BALTIMORE (May 3, 1999) - The Maryland Department of the Environment (MDE) petitioned the U.S. Environmental Protection Agency (EPA) to compel facilities in Midwestern and mid-Atlantic states to reduce oxides of nitrogen (NOx) air emissions from their fossil-fueled power plants. These emissions contribute to unhealthful ground-level ozone conditions in Maryland and hamper the state's progress towards meeting federal health-based clean air standards.

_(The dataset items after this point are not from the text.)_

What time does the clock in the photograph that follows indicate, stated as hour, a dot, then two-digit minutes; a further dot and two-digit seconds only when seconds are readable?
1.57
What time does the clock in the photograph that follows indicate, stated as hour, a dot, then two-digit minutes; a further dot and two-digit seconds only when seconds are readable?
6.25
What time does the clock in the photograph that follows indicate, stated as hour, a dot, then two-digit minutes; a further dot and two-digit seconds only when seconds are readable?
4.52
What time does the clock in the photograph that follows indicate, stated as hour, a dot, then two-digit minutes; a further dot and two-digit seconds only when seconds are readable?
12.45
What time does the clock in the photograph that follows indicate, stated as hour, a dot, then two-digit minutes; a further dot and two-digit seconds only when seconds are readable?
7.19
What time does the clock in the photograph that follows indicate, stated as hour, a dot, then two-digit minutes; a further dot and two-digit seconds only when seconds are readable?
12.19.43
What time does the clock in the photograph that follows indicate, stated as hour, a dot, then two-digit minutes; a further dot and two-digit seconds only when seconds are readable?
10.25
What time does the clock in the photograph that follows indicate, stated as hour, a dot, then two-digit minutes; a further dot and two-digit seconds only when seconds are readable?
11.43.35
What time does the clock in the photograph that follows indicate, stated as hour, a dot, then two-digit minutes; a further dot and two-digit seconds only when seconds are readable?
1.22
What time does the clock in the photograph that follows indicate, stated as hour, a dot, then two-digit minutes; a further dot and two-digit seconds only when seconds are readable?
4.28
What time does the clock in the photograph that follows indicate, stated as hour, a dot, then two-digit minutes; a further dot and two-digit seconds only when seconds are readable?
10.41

Approximately 90 percent of Maryland's residents live in and breathe air that violates the health standard for ozone. Ground-level ozone, Maryland's most serious air pollution problem, is formed when NOx and volatile organic compounds mix in the presence of bright, hot sunlight. While the state has taken several significant measures to reduce the two precursor chemicals that form ground-level ozone such as establishing the Vehicle Emissions Inspection Program, an analysis of transport of ground-level ozone air pollution by EPA found that 11 jurisdictions significantly contribute to Maryland's ozone concentrations. Those states are Illinois, Indiana, Kentucky, Michigan, North Carolina, Ohio, Pennsylvania, Tennessee, Virginia, West Virginia and the District of Columbia.

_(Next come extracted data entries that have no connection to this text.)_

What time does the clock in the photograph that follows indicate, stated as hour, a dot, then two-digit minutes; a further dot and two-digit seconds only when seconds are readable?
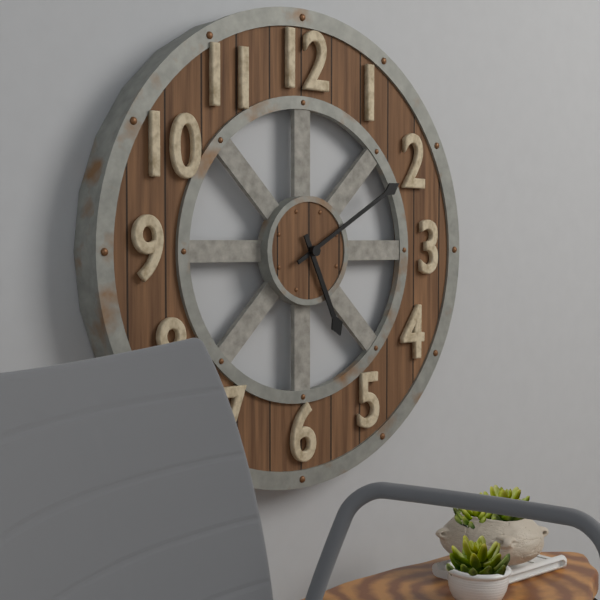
5.10
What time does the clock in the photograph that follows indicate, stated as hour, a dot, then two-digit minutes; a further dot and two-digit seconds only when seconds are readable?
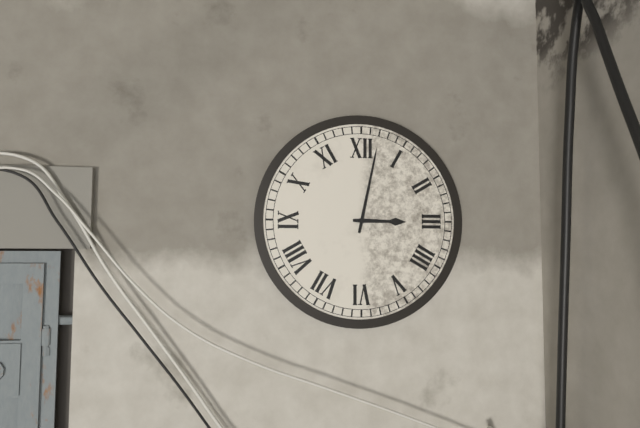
3.02
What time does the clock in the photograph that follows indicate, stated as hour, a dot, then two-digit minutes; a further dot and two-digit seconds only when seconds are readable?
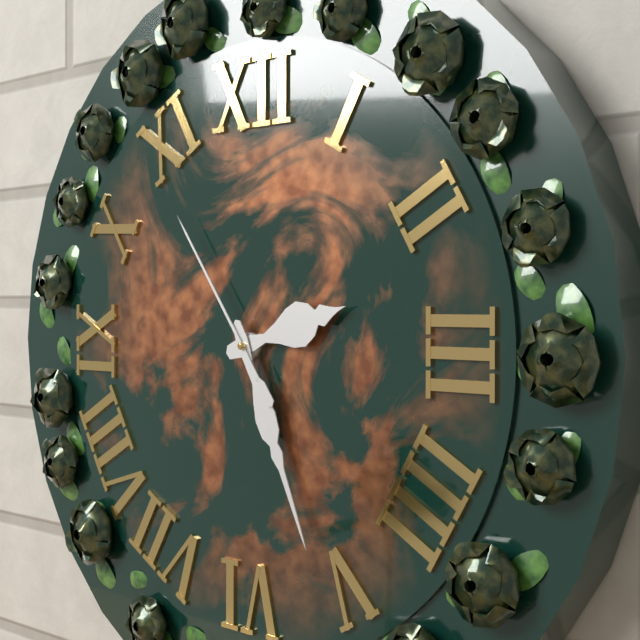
2.26.54
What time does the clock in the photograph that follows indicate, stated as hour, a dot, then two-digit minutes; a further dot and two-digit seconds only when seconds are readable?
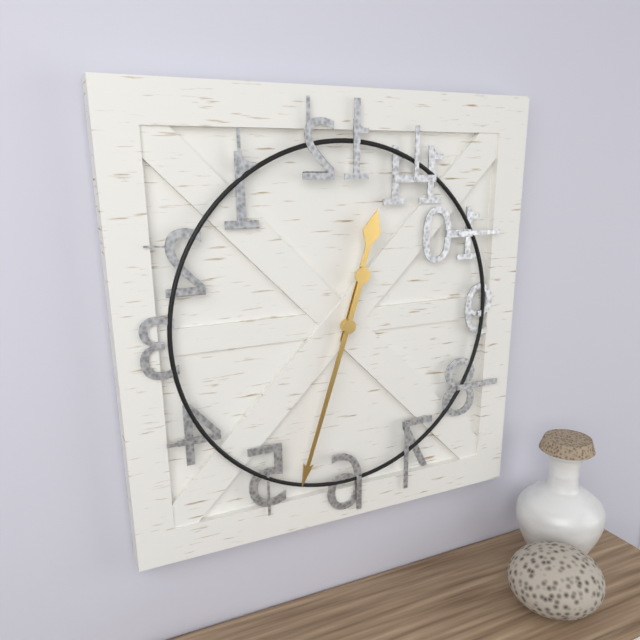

The federal Clean Air Act allows states to petition EPA to take action against sources of pollution in other states that contribute to that state’s violations of federal health-based air quality standards. Nine other northeastern states; New Jersey, Connecticut, Maine, Massachusetts, New Hampshire, New York, Pennsylvania, Rhode Island, and Vermont have such petitions pending before EPA. Maryland has been named in many of these petitions as contributing to other states' air pollution.
Maryland has requested that EPA order sources in 11 other jurisdictions in the Midwestern and mid-Atlantic area to adhere to specific emission limits and EPA-mandated timeframes for reducing air emissions from large electric generating units and non-electric generating units.
In 1994, Maryland and several other states requested that EPA address the overwhelming transport of ozone across state boundaries. In cooperation with the National Governors Association and the Environmental Council of the States, EPA created the 37-state Ozone Transportation Assessment Group (OTAG).
An OTAG study conclusively demonstrated that emissions of NOx from upwind states to the south and west are a major cause of ozone air pollution in the Northeast. On July 8, 1997, OTAG recommended that EPA implement a number of specific and national control measures to reduce the transport of ozone. EPA promulgated regulations, which established NOx emission caps for 23 jurisdictions, including Maryland, effective in 2003.
The federal statute requires EPA, within 60 days, to make a finding whether to grant or deny the petition.